If you feel unheard by your medical providers, Gwen offers this advice: “When you go to the doctor’s office, they are working for you. You are not working for them. So, it’s okay to use your voice. If something feels wrong, speak up. If there’s a treatment you don’t want, say that.”

Find Your Community and Take Action

Most importantly, you don’t have to go through this alone. For many, finding community is life-changing. Kimberly describes discovering Cervivor as a turning point in her recovery. Gwen was surprised by the sense of solidarity she found: “I thought it was just Black women who went through this. But now, being in the teal-and-white community, the Cervivor community, we chat with each other. It’s all of us, as women.”

Cancer survivor Bikira Radcliffe, who founded United Colors of Cancer in 2020 to ensure optimal cancer care for Black, Indigenous, and People of Color (BIPOC), also highlights the growing role of faith-based organizations in supporting mental health and cancer care in communities of color. “In Black and Brown communities, mental health is only now becoming a common discussion,” she shared during a panel at the Summit. “Many people turn to churches and similar institutions for support, and we’re seeing these organizations begin integrating cancer care and mental health resources into their missions.”

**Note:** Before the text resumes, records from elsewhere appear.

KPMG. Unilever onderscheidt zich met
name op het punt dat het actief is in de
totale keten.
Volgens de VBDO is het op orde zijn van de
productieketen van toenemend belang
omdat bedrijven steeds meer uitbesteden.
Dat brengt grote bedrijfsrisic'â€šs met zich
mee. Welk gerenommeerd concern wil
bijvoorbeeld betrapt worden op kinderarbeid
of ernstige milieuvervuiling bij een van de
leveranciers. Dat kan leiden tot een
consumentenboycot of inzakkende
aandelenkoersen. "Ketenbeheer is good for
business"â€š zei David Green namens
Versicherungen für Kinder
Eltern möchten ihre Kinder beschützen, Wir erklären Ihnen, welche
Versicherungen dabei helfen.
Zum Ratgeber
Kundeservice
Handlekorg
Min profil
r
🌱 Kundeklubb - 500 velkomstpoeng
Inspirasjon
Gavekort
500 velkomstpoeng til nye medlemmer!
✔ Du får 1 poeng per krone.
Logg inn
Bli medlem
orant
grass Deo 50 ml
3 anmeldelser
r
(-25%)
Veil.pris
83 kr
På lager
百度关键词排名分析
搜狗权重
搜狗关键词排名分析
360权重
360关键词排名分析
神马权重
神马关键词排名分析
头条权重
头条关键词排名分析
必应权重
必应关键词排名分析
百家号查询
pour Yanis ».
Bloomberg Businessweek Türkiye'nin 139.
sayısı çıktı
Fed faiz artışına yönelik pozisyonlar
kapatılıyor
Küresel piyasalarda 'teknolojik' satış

Esra Urkmez Uzel, Lilly Stairs, and Bikira Radcliffe speak on a panel about patient advocacy and cancer burnout prevention at the 2025 Cervical Cancer Summit. Bikira, wearing a bright pink shirt and matching head wrap, is seated on the left.
From left, Esra Urkmez Uzel, Lilly Stairs, and Bikira Radcliffe discuss patient advocacy and preventing cancer burnout at the 2025 Summit.

Ultimately, the story of cervical cancer in the Black community isn’t just about statistics – it’s about lived experiences that highlight the urgent need for change. At Cervivor, we are committed to ending cervical cancer through:

  • Education: Providing accurate, accessible information on HPV, cervical cancer risks, and the importance of regular screenings.
  • Advocacy: Amplifying voices to break the stigma and silence surrounding these issues.
  • Empowerment: Encouraging individuals to take charge of their health by advocating for themselves, asking questions, and demanding timely, respectful care.

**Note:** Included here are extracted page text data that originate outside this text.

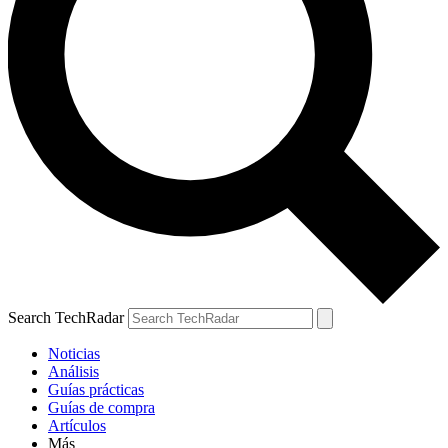
Search TechRadar
Noticias
Análisis
Guías prácticas
Guías de compra
Artículos
Más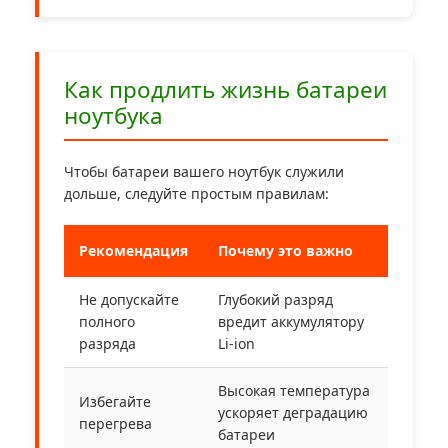
Как продлить жизнь батареи
ноутбука
Чтобы батареи вашего ноутбук служили
дольше, следуйте простым правилам:
Рекомендация
Почему это важно
Не допускайте
Глубокий разряд
полного
вредит аккумулятору
разряда
Li-ion
Высокая температура
Избегайте
ускоряет деградацию
перегрева
батареи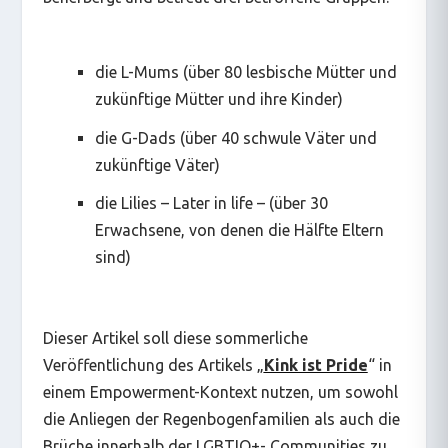
die L-Mums (über 80 lesbische Mütter und
zukünftige Mütter und ihre Kinder)
die G-Dads (über 40 schwule Väter und
zukünftige Väter)
die Lilies – Later in life – (über 30
Erwachsene, von denen die Hälfte Eltern
sind)
Dieser Artikel soll diese sommerliche
Veröffentlichung des Artikels „
Kink ist Pride
“ in
einem Empowerment-Kontext nutzen, um sowohl
die Anliegen der Regenbogenfamilien als auch die
Brüche innerhalb der LGBTIQ+- Communities zu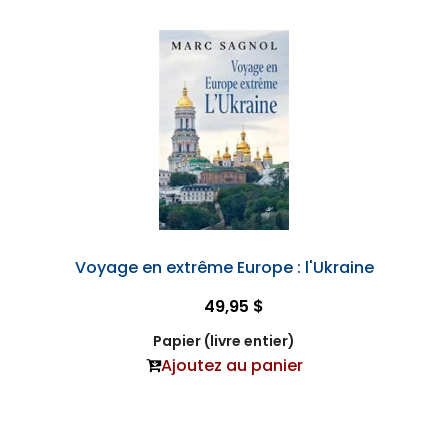
Voyage en extrême Europe : l'Ukraine
49,95 $
Papier (livre entier)
Ajoutez au panier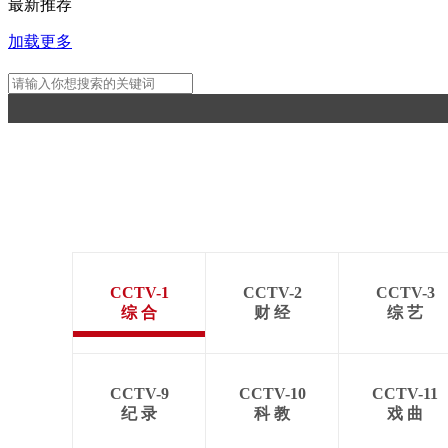
最新推荐
加载更多
CCTV-1
CCTV-2
CCTV-3
综 合
财 经
综 艺
CCTV-9
CCTV-10
CCTV-11
纪 录
科 教
戏 曲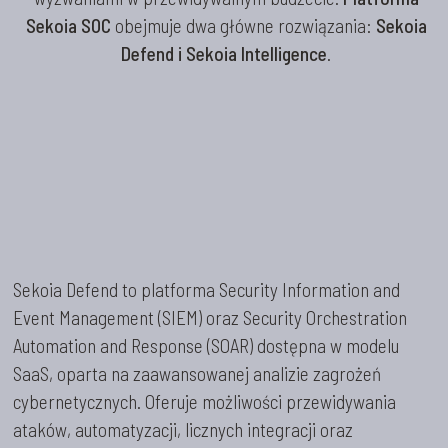
Sekoia SOC
obejmuje dwa główne rozwiązania:
Sekoia
Defend i Sekoia Intelligence
.
Sekoia Defend to platforma Security Information and
Event Management (SIEM) oraz Security Orchestration
Automation and Response (SOAR) dostępna w modelu
SaaS, oparta na zaawansowanej analizie zagrożeń
cybernetycznych. Oferuje możliwości przewidywania
ataków, automatyzacji, licznych integracji oraz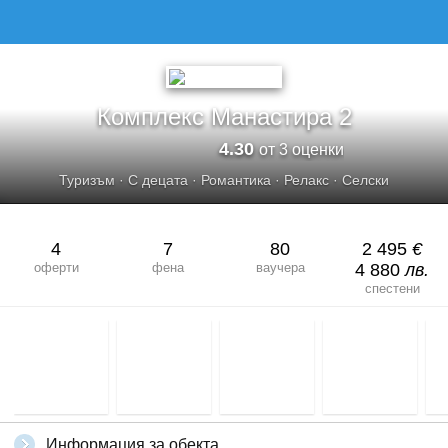
КОМПЛЕКС МАНАСТИРА 2
Комплекс Манастира 2
4.30
от 3 оценки
Туризъм
·
С децата
·
Романтика
·
Релакс
·
Селски
4
7
80
2 495
€
оферти
фена
ваучера
4 880
лв.
спестени
Информация за обекта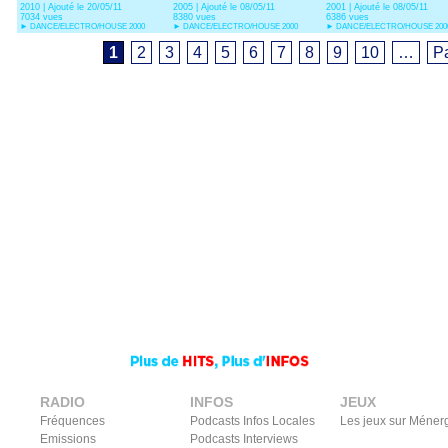
2010 | Ajouté le 20/05/11
2005 | Ajouté le 08/05/11
2001 | Ajouté le 08/05/11
(Nicola Fasano Remix)
Francisco
7034 vues
8380 vues
6386 vues
►
DANCE/ELECTRO/HOUSE 2000
►
DANCE/ELECTRO/HOUSE 2000
►
DANCE/ELECTRO/HOUSE 200
1
2
3
4
5
6
7
8
9
10
…
P
RADIO
INFOS
JEUX
Fréquences
Podcasts Infos Locales
Les jeux sur Méner
Emissions
Podcasts Interviews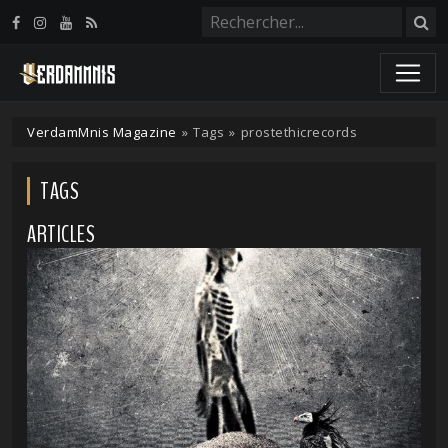
Panneau de gestion des cookies
VerdamMnis Magazine
»
Tags
»
prostethicrecords
TAGS
ARTICLES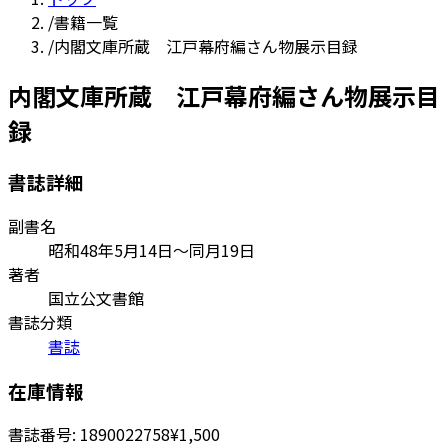
/
書籍一覧
/
内閣文庫所蔵 江戸幕府編さん物展示目録
内閣文庫所蔵 江戸幕府編さん物展示目
録
書誌詳細
副書名
昭和48年5月14日～同月19日
著者
国立公文書館
書誌分類
書誌
在庫情報
書誌番号:
1890022758
¥1,500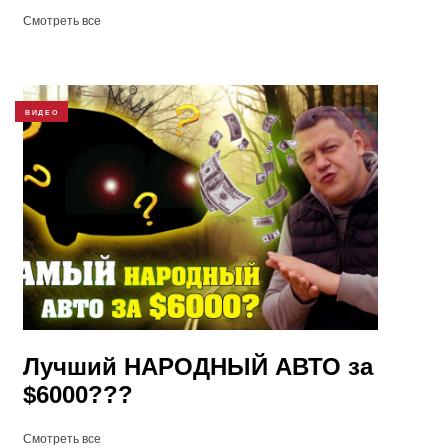
Смотреть все
ВИДЕО
Лучший НАРОДНЫЙ АВТО за
$6000???
Смотреть все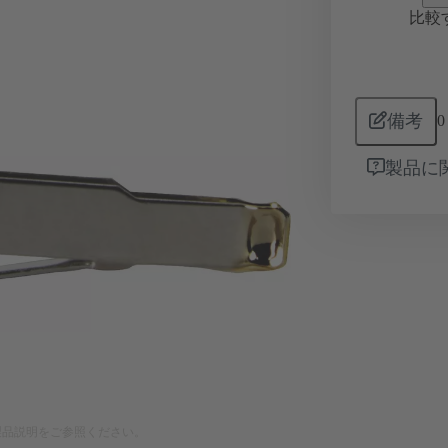
比較
備考
0
製品に
製品説明をご参照ください。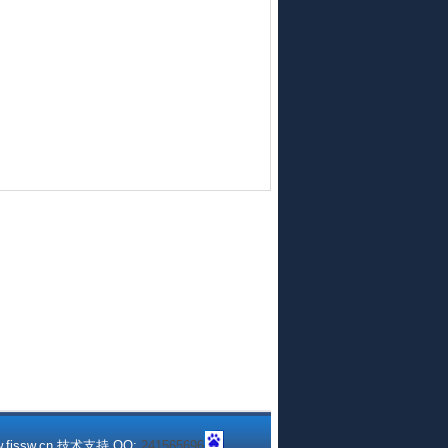
fjssw.cn 技术支持 QQ:
241565696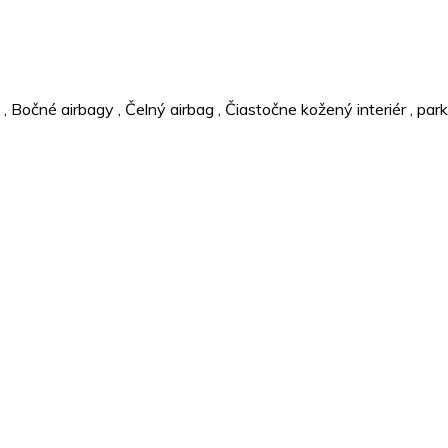
,
Bočné airbagy
,
Čelný airbag
,
Čiastočne kožený interiér
,
park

Consider these ways to connect with other Black cervical cancer patients and survivors through Cervivor:

Cervivor community members of color, wearing Cervivor Cares shirts, smile together at the 2024 Communities of Color Retreat in Cleveland, OH. Tamika Felder has her arm around Gwen Jackson.
Participants at Cervivor’s 2024 Communities of Color Retreat in Cleveland, OH.
  • Communities of Color Retreat – A training to support and empower individuals from diverse communities who have been impacted by cervical cancer, the retreat aims to provide a platform for sharing experiences, connecting with others, and promoting health equity and awareness about cervical cancer. Learn more about the most recent retreat.
  • Cervivor Noir – A private group reserved for cervical cancer patients and survivors who identify as African American or Black. Join today and connect with others in the community!
  • Black Cervix Chat – An event that aims to bridge gaps in healthcare access and provide a supportive space for discussions related to cervical health, screenings, and general well-being for those in the Black community. Watch now on CervivorTV!
  • Cervivor Stories – Visit the Cervivor website to read the testimonies of others impacted by cervical cancer and share your story with an easy-to-follow template. 

By advocating for awareness, equitable healthcare, and open conversations, the Black community can break the silence and move toward a healthier cervical-cancer-free future.